En 2022, 726 000 bébés sont nés en France. C’est le nombre de naissances le plus faible depuis la fin de la Seconde Guerre mondiale, nous dit l’INSEE (28 septembre 2023), et les prévisions sur l’année en cours ne sont guère meilleures.

De 2000 à 2022, le nombre de naissances de deux parents nés en France a baissé de 22,1 %, à moins de 500 000 naissances par an, tandis que le nombre de naissances de deux parents étrangers, nés à l’étranger (hors Union européenne), a augmenté de 63% et dépasse désormais les cent mille par an !

Avec 673 000 décès en 2022, l’excédent naturel (naissances – décès) est désormais très réduit (53 000) et serait nettement négatif sans les naissances de parents étrangers nés à l’étranger (Afrique essentiellement), celles-ci venant remplacer les naissances de parents français qui manquent à l'appel.

Le phénomène se retrouve dans toute l’Union européenne : 3,9 millions de bébés sont nés en 2022, soit 4,9 % de moins qu’en 2021. Et il semble que les pays avancés d’Extrême-Orient suivent le même chemin avec même une longueur d’avance.

C’est inédit dans l’Histoire et cela nous promet, selon les démographes, un « hiver démographique » avec des jeunes de moins en moins nombreux et des vieux en proportion croissante, avec des conditions d'existence de plus en plus précaires du fait du manque de professionnels qualifiés dans l’industrie comme de personnels soignants pour s’occuper du grand âge.

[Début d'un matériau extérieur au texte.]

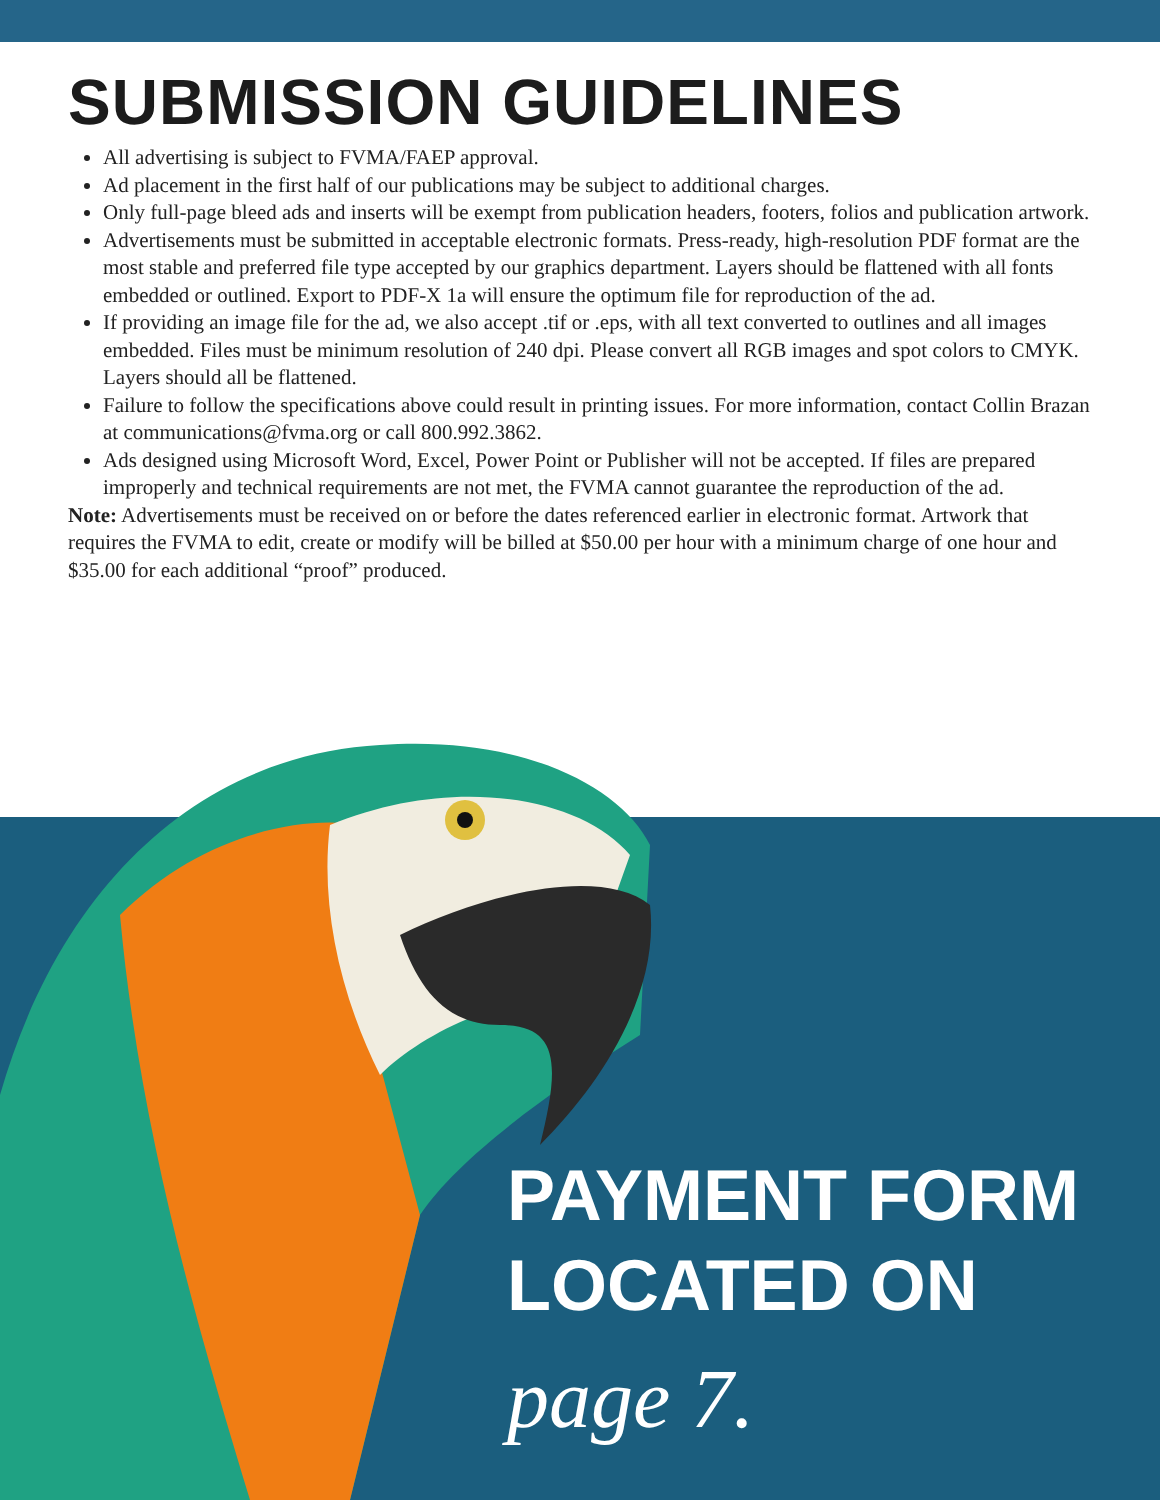SUBMISSION GUIDELINES
All advertising is subject to FVMA/FAEP approval.
Ad placement in the first half of our publications may be subject to additional charges.
Only full-page bleed ads and inserts will be exempt from publication headers, footers, folios and publication artwork.
Advertisements must be submitted in acceptable electronic formats. Press-ready, high-resolution PDF format are the most stable and preferred file type accepted by our graphics department. Layers should be flattened with all fonts embedded or outlined. Export to PDF-X 1a will ensure the optimum file for reproduction of the ad.
If providing an image file for the ad, we also accept .tif or .eps, with all text converted to outlines and all images embedded. Files must be minimum resolution of 240 dpi. Please convert all RGB images and spot colors to CMYK. Layers should all be flattened.
Failure to follow the specifications above could result in printing issues. For more information, contact Collin Brazan at communications@fvma.org or call 800.992.3862.
Ads designed using Microsoft Word, Excel, Power Point or Publisher will not be accepted. If files are prepared improperly and technical requirements are not met, the FVMA cannot guarantee the reproduction of the ad.
Note: Advertisements must be received on or before the dates referenced earlier in electronic format. Artwork that requires the FVMA to edit, create or modify will be billed at $50.00 per hour with a minimum charge of one hour and $35.00 for each additional “proof” produced.
PAYMENT FORM
LOCATED ON
page 7.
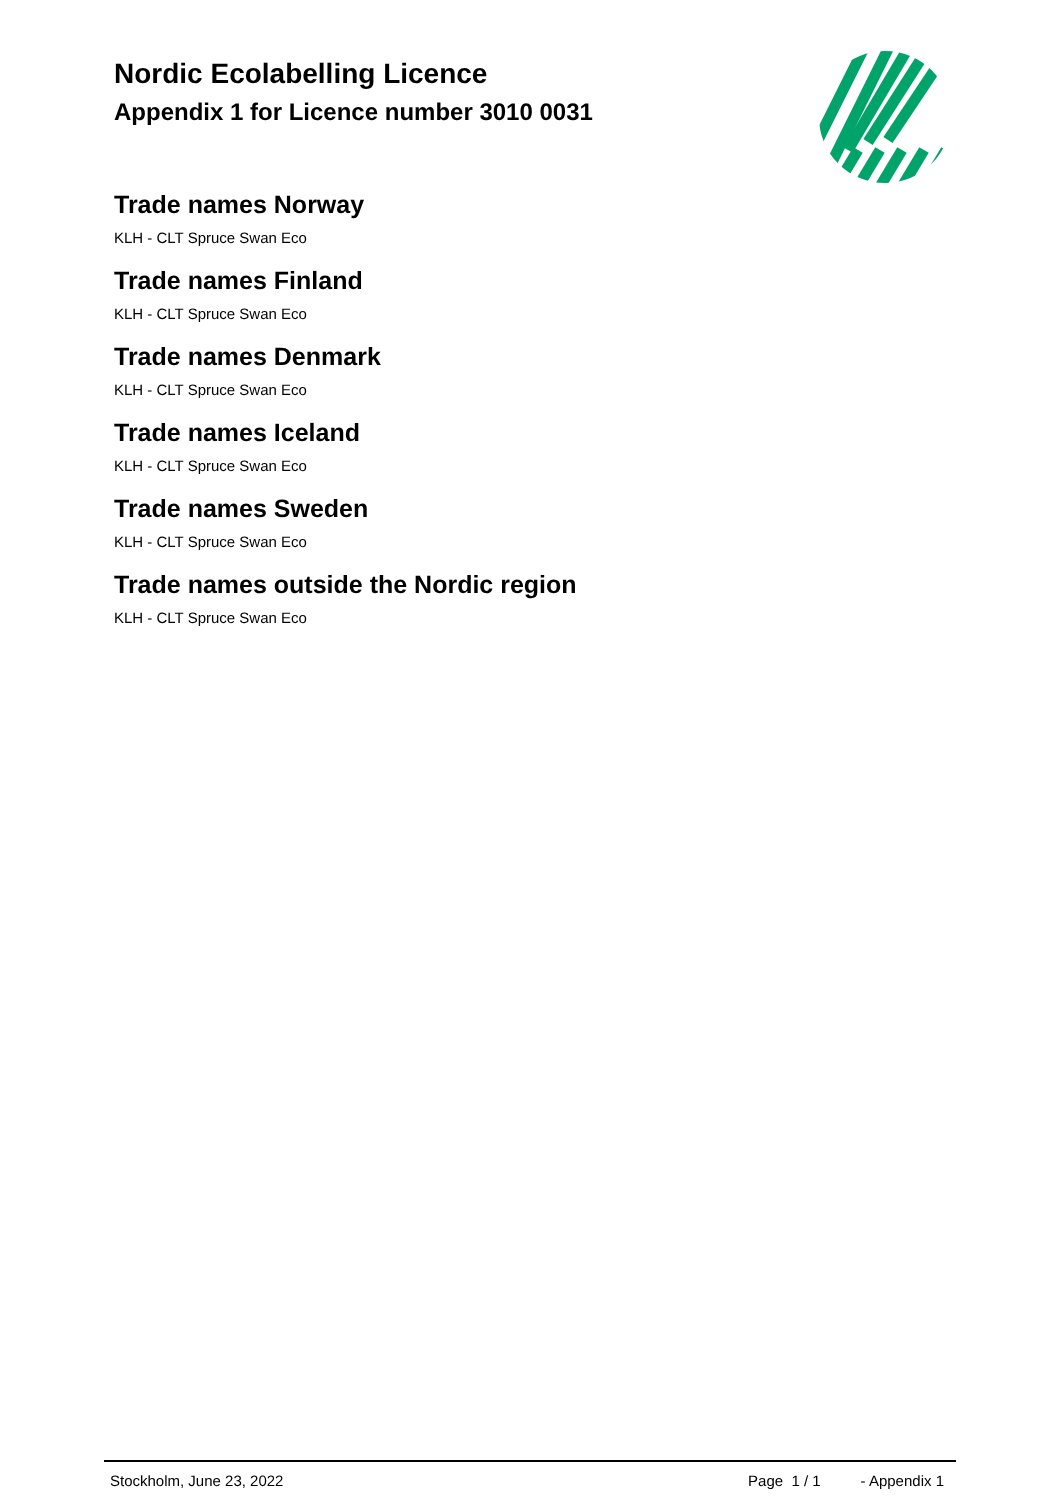Nordic Ecolabelling Licence
Appendix 1 for Licence number 3010 0031
Trade names Norway
KLH - CLT Spruce Swan Eco
Trade names Finland
KLH - CLT Spruce Swan Eco
Trade names Denmark
KLH - CLT Spruce Swan Eco
Trade names Iceland
KLH - CLT Spruce Swan Eco
Trade names Sweden
KLH - CLT Spruce Swan Eco
Trade names outside the Nordic region
KLH - CLT Spruce Swan Eco
Stockholm, June 23, 2022 Page 1 / 1 - Appendix 1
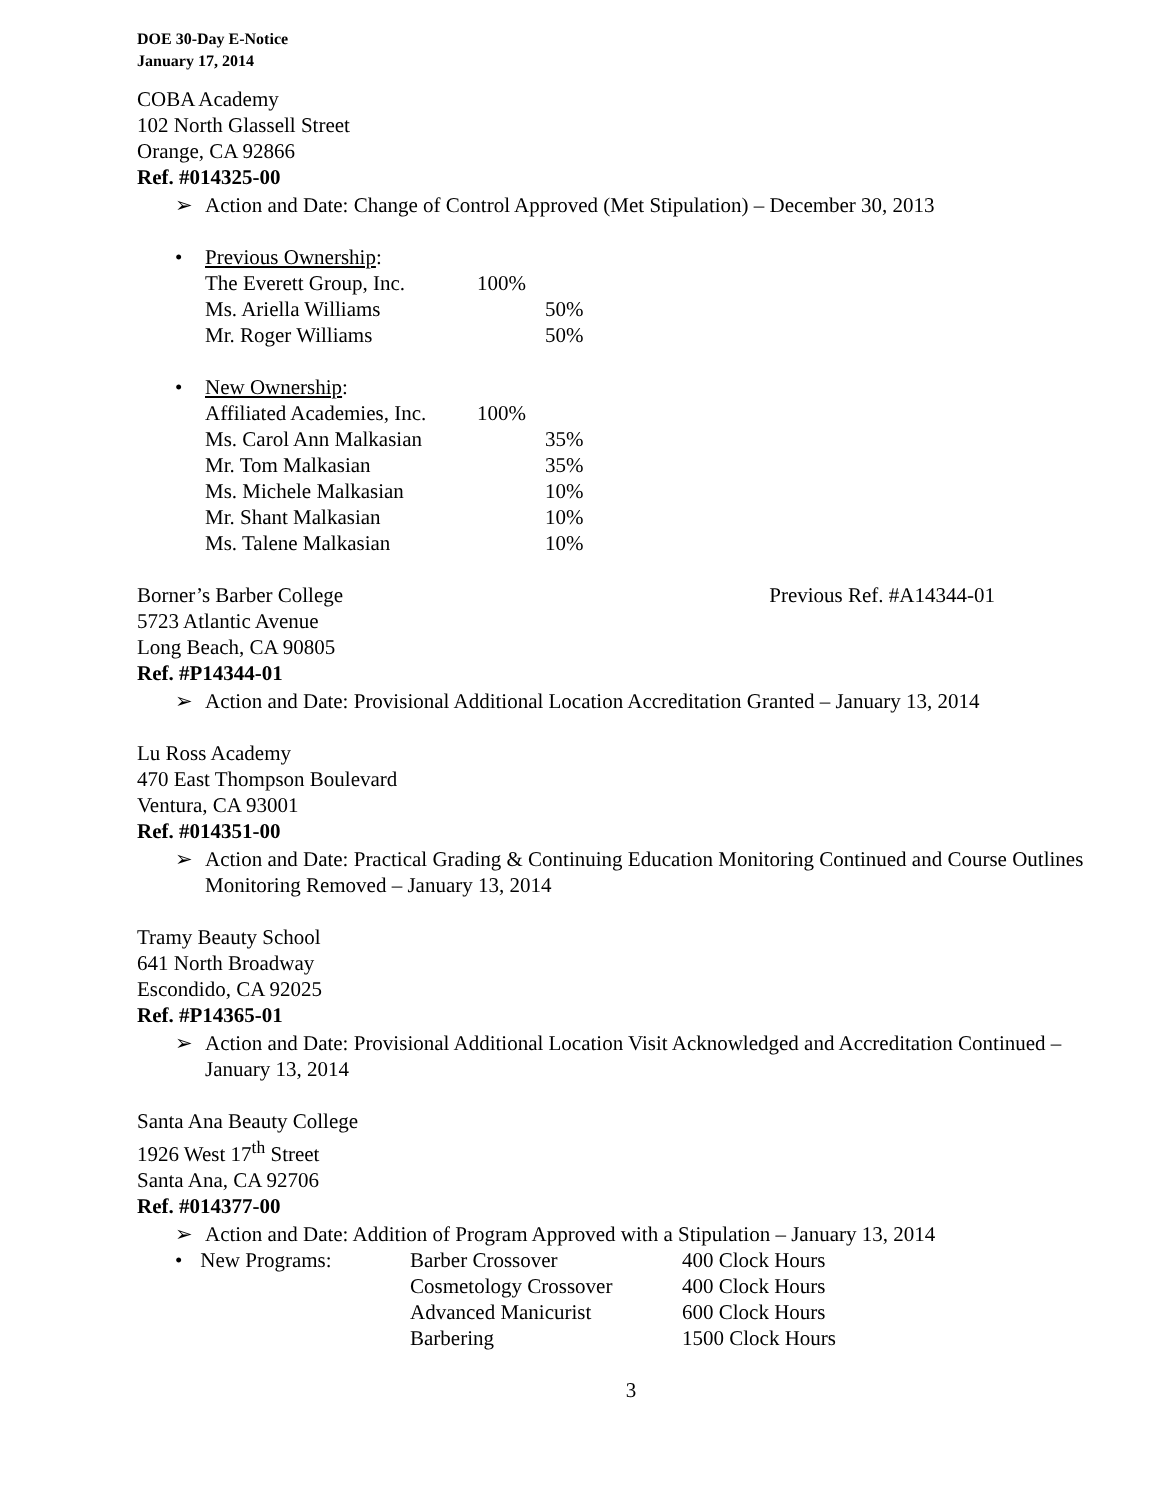DOE 30-Day E-Notice
January 17, 2014
COBA Academy
102 North Glassell Street
Orange, CA 92866
Ref. #014325-00
➢ Action and Date: Change of Control Approved (Met Stipulation) – December 30, 2013
• Previous Ownership:
| The Everett Group, Inc. | 100% | |
| Ms. Ariella Williams | | 50% |
| Mr. Roger Williams | | 50% |
• New Ownership:
| Affiliated Academies, Inc. | 100% | |
| Ms. Carol Ann Malkasian | | 35% |
| Mr. Tom Malkasian | | 35% |
| Ms. Michele Malkasian | | 10% |
| Mr. Shant Malkasian | | 10% |
| Ms. Talene Malkasian | | 10% |
Borner’s Barber College Previous Ref. #A14344-01
5723 Atlantic Avenue
Long Beach, CA 90805
Ref. #P14344-01
➢ Action and Date: Provisional Additional Location Accreditation Granted – January 13, 2014
Lu Ross Academy
470 East Thompson Boulevard
Ventura, CA 93001
Ref. #014351-00
➢ Action and Date: Practical Grading & Continuing Education Monitoring Continued and Course Outlines Monitoring Removed – January 13, 2014
Tramy Beauty School
641 North Broadway
Escondido, CA 92025
Ref. #P14365-01
➢ Action and Date: Provisional Additional Location Visit Acknowledged and Accreditation Continued – January 13, 2014
Santa Ana Beauty College
1926 West 17<sup>th</sup> Street
Santa Ana, CA 92706
Ref. #014377-00
➢ Action and Date: Addition of Program Approved with a Stipulation – January 13, 2014
| • New Programs: | Barber Crossover | 400 Clock Hours |
| | Cosmetology Crossover | 400 Clock Hours |
| | Advanced Manicurist | 600 Clock Hours |
| | Barbering | 1500 Clock Hours |
3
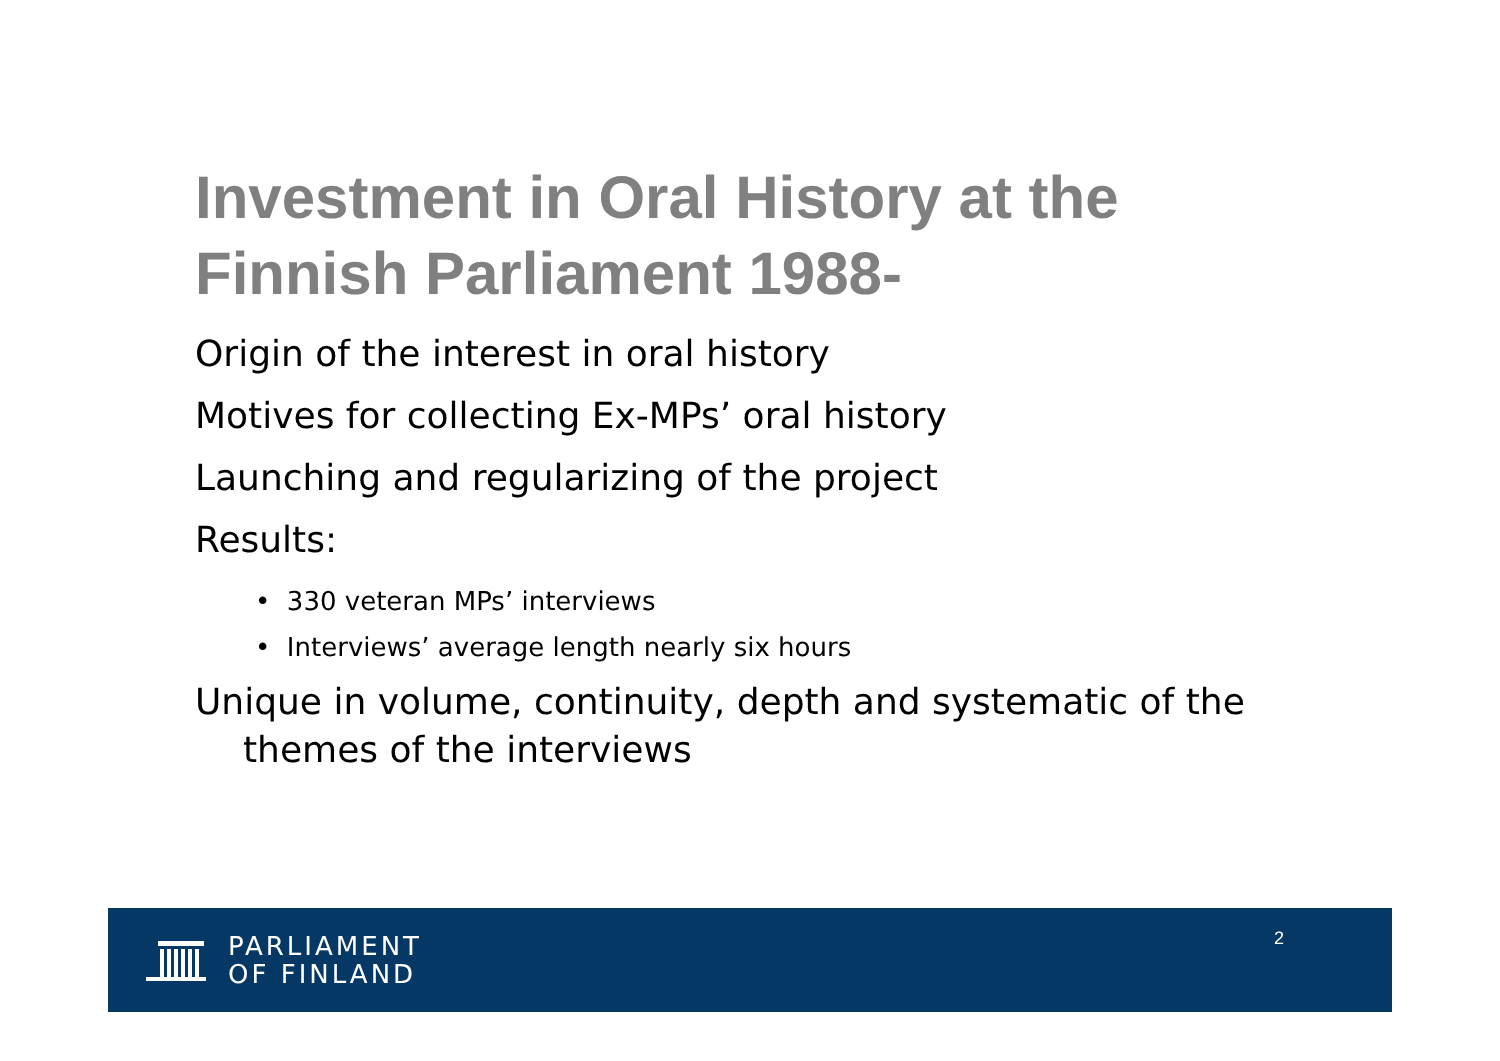Investment in Oral History at the
Finnish Parliament 1988-
Origin of the interest in oral history
Motives for collecting Ex-MPs’ oral history
Launching and regularizing of the project
Results:
• 330 veteran MPs’ interviews
• Interviews’ average length nearly six hours
Unique in volume, continuity, depth and systematic of the themes of the interviews
PARLIAMENT
OF FINLAND
2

Commun à tous les pays dits « avancés » (sauf Israël), cet effondrement démographique résulte des difficultés de logement et de déplacement dans des mégapoles de plus en plus étouffantes, ainsi que de la difficulté de combiner objectifs professionnels et vie familiale sous la pression consumériste. Il ne réduit pas autant le dérèglement climatique car nos émissions de gaz à effet de serre continueront d’augmenter en dépit de tout dans les trois prochaines décennies.

Immigration : le grand basculement

À Paris, l’Assemblée nationale, ce 12 décembre 2023, a déstabilisé le gouvernement en rejetant son projet de loi sur l’immigration. Réélu dix-huit mois plus tôt, le président Macron comptait sur ce texte pour reprendre la main après la fronde populaire face à sa loi sur le report de l’âge de départ à la retraite, imposée sans vote.

Cette secousse survient trois semaines après le succès du Parti de la liberté (PVV) de Geert Wilders aux élections législatives néerlandaises. En Italie, Giorgia Meloni, présidente du parti Fratelli d'Italia, dirige le pays depuis octobre 2022. En Finlande, en Lettonie et en Slovaquie, des partis d'extrême-droite participent au gouvernement. Pour ne rien dire de la Hongrie de Viktor Orban.

En France même, le Rassemblement national, qui réclame comme les précédents la fin de l’accueil indiscriminé de tous les immigrants, a fait une entrée en force au Parlement en juin 2022 et sa présidente Marine Le Pen a devancé Emmanuel Macron au deuxième tour des présidentielles dans les départements populaires et, soulignons-le, dans les départements d’outre-mer (note).

Ce malaise politique résulte de soixante ans d’ouverture progressive des frontières à l’immigration extra-européenne, ignorée pendant le millénaire précédent. Cela a débuté dans les années 1960 par l’accueil de travailleurs à bas coût dans les usines avec la volonté clairement affirmée de réduire la pression sur les salaires. Même les Allemands, sans réservoir colonial, s’y sont mis en nouant un accord avec la Turquie.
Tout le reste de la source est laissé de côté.